Professor Doro, Lucy Marsh Haskell '19 Professor Emeritus of Government, passed away in January, 2015. She was with Connecticut College from 1962 to 1998.

She earned her bachelor's and master's degrees from Florida State University and her doctoral degree from the University of Pennsylvania.

Professor Doro's experience in East Africa as a Ford Fellow and a Fulbright lecturer at Makerere University in Uganda made it possible for her to begin teaching the first courses on Africa at Connecticut College. Her courses on "Politics in Africa," "Politics in Southern Africa," and the advanced seminars "Post Apartheid South Africa" and "Racism and Ethnicity in Africa" were taught from the perspective that it is increasingly important for students to have living and learning experiences in technologically less developed countries because the fate of these states will significantly influence their lives in the 21st century.

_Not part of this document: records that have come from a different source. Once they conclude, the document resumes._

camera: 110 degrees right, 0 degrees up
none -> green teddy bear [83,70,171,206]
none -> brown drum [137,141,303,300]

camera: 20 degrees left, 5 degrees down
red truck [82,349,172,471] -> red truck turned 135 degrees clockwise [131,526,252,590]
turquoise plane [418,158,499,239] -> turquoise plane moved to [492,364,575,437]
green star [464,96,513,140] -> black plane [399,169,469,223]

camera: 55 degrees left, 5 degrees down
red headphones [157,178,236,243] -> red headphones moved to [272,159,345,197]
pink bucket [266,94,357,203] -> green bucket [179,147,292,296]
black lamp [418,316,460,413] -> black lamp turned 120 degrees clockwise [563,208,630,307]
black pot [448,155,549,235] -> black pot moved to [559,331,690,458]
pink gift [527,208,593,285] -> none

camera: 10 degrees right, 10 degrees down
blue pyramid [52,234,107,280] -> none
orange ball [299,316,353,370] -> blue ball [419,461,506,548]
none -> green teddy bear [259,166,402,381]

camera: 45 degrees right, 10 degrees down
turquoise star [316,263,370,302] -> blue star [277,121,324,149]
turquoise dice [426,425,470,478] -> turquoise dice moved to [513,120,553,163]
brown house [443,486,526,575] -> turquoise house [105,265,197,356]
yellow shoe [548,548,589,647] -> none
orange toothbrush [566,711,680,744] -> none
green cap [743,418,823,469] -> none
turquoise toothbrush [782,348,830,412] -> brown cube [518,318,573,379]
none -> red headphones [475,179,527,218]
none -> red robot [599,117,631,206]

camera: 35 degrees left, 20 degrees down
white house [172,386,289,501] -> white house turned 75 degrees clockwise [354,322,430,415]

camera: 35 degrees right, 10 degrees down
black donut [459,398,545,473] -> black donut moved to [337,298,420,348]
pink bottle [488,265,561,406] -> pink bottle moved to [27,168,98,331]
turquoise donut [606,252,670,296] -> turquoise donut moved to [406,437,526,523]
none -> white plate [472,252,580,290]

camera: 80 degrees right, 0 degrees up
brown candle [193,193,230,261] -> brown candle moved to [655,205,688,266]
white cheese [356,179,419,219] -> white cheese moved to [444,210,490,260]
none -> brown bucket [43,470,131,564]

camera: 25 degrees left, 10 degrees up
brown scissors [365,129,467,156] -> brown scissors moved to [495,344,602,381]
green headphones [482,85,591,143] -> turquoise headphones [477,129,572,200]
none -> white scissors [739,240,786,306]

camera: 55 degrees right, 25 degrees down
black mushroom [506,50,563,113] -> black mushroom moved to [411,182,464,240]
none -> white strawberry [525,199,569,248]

As founding director of the College's Study Abroad Teach Abroad program (SATA), she inaugurated the program at the University of Dar es Salaam in Tanzania. Doro took an intensive course in Kiswahili with the students who participated in the program and taught Politics in Industrial Societies in the Department of Political Science. She served as a UN Monitor in Tanzania's first multi-party elections in 1995 and had Observer Status for the Parliamentary election in Uganda in 1996. Her special research interests are focused on the democratization process in Africa, with special emphasis on the role of women in civil society and the question of "free and fair" elections. Much of this is reflected in her survey of the literature of democratization, which was published in CHOICE, the journal of the American Library Association, which is widely used by reference librarians. Most recently, she was compiling an annotated bibliography on the Democratization Process in Africa.

Doro's first book, Governing in Black Africa: Perspectives on New States (1986) has been cited as one of the ten most significant contributions to the field of African politics. She also authored a reader in African politics, and a historiographic study Rhodesia/Zimbabwe: A Bibliographic Guide to the Nationalist Period (1984). She published numerous bibliographic essays for Current Bibliography on African politics, several dozen articles on various African states for Colliers Yearbook, and over 100 book reviews.

She taught and conducted research in East and Southern Africa frequently, particularly in Uganda at Makerere University, as a Senior Associate in the Institute for Social Science and twice as a Fulbright scholar, in 1963/64 and 1997/98. She also served as a USIS Visiting Lecturer in Ethiopia, Mozambique and Nigeria. Listed in several Who's Who, was been active in the African Studies Association and several regional professional associations, served as editor of the AFRICA CONTEMPORARY RECORD, was a Fellow of the Royal African Society (London), and was a member of several honor societies: Phi Beta Kappa, Phi Kappa Phi and Pi Sigma Alpha.

A funeral service for Marion was held on Tuesday, January 20, 2015, in Harkness Chapel, Connecticut College.